## Study text

Curve Magazine

August Issue

Renee O'Connor

"Of Mythic Proportions"

by Katherine Derrick

In a time when Gods were a dime a dozen and Trojans meant something
totally different, there lived a legend: "Xena, Warrior Princess." At
her side was loyal comrade Gabrielle, Bard of Poteidia, the medieval Liz
Smith recording the details of their abundant adventures. These two
created just about everything: Easter Island, Stonehenge, Christmas, the
constellations. Gabrielle was a busy girl, also holding a part-time job
as the Queen of the Amazons. And all of this before daylight savings

The leater-clad Uberbabes in this live action comic book have become a
lesbian cult phenonmenon. Playing the benevolent Gabrielle to Xena's
alpha female is Renee O'Connor, a 27 year-old native Texan. Thought a
relative newcomer, O'Connor is not going unnoticed by any means. People
Magazine Online voted her one of the Most Intriguing people and one of the
Most Beautiful of 1997. With the show entering its fourth season, a big
screen animated movie in the can, action figures and accessories grossing
major retail bucks, it's official: She's become one of the nation's
favorite Gothic chicks.

O'Connor is not a lesbian, she just plays one on TV. O'Connor has a beau
of several years: Auckland, New Zealand, restaurateur Steve Muir. So, how
does a straight girl from Texas handle being a pinup girl for the lesbian
community? "It's pretty amazing. All I can do is just be's
flattering. The more the merrier."

Raised in the suburb of Katy, Texas, O'Connor began studying acting at
age 12 at Houston's Alley Theatre. Her professional acting debut was in
1989 in the Mickey Mouse Club serial "Teen Angel." O'Connor moved to L.A.
and landed roles in various television projects, including "Tales from the
Crypt," "Danielle Steele's Changes" and the ABC movie "Follow the River."

## Things to do
[a] From the Renee O'Connor profile, quote the stretch from "Raised in the" through "moved to L.A.".
[b] Write what comes next in the Renee O'Connor profile, picking up after its final sentence.

## Extracted information
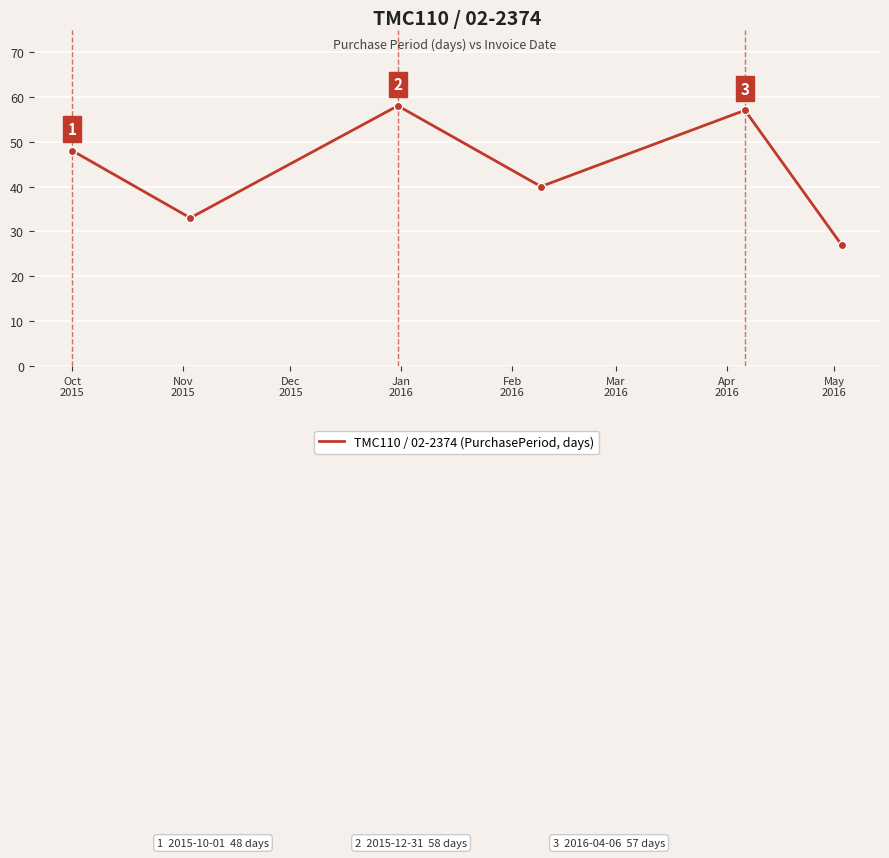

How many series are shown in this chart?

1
...
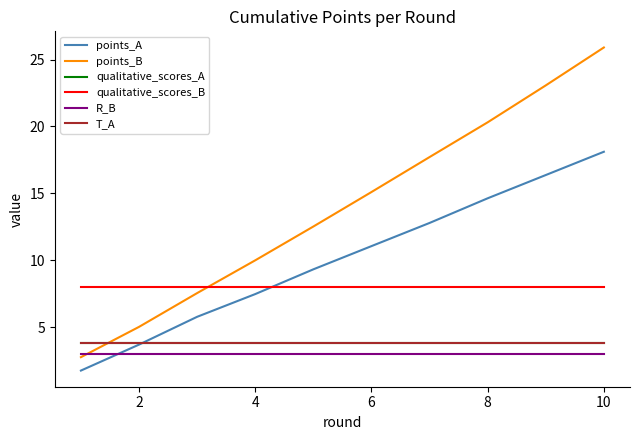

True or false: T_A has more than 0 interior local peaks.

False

## Outputs for the tasks
[a]
Raised in the suburb of Katy, Texas, O'Connor began studying acting at
age 12 at Houston's Alley Theatre. Her professional acting debut was in
1989 in the Mickey Mouse Club serial "Teen Angel." O'Connor moved to L.A.

[b]
The 5'4" green-eyed blonde first came to the attentionor Renaissance
Pictures producers at a casting call. Well, perhaps they had seen her
before. "I met Renee when she came to audition for the first Hercules
movie," reports Liz Friedman, the openly gay supervising producer for
"Xena." "I'm looking at her credits and she's got this movie on there
called "The Flood", about this group of kids caught in a flood. I looked
at her and turned to the guys with me and said, 'She was the log girl.'
"We had been watching this film the day before and one of the cute
blonde teenagers is stuck in the river, there's water pouring by her,"
Friedman recalls. "You cut to this log coming down the river, really
fast, then you cut back to her getting hit full in the head by this log,
that's when her character died. We rewound that three times. We said 'We
watched you die, we laughed, we thought it was really funny.' And then
she ended up getting that part. When you know they are stuck in some
awful tank filled with what looks like muddy water with jets turned on
them to simulate a big current and they go, 'We've got to hit you with the
log again,' you think, 'Alright, she'd be good in an action film.'"
The producers cast her again in a leading role in "Darkman II: the
Return of Durant" and again O'Connor made quite an impression. "When we
were working on 'Xena'" says Friedman, "we always described Gabrielle as a
Renee O'Connor type. When it came down to it, Renee O'Connor was the best
Renee O'Connor type. She's a great actress."

Landing the tailor-made role required relocating half a globe away to
Auckland, New Zealand, where the show is filmed for nine months out of the
year. "I love New Zealand. Actually [the U.S. and Auckland are] quite
similar, surprisingly enought. It's very continenetal, it reminds me of
San Francisco. It's beautiful. And, you know, " O'Connor laughs, "they
do speak English. People don't live in grass huts here. Everyone in New
Zealand is very non-judgmental. It's not a hard life at all."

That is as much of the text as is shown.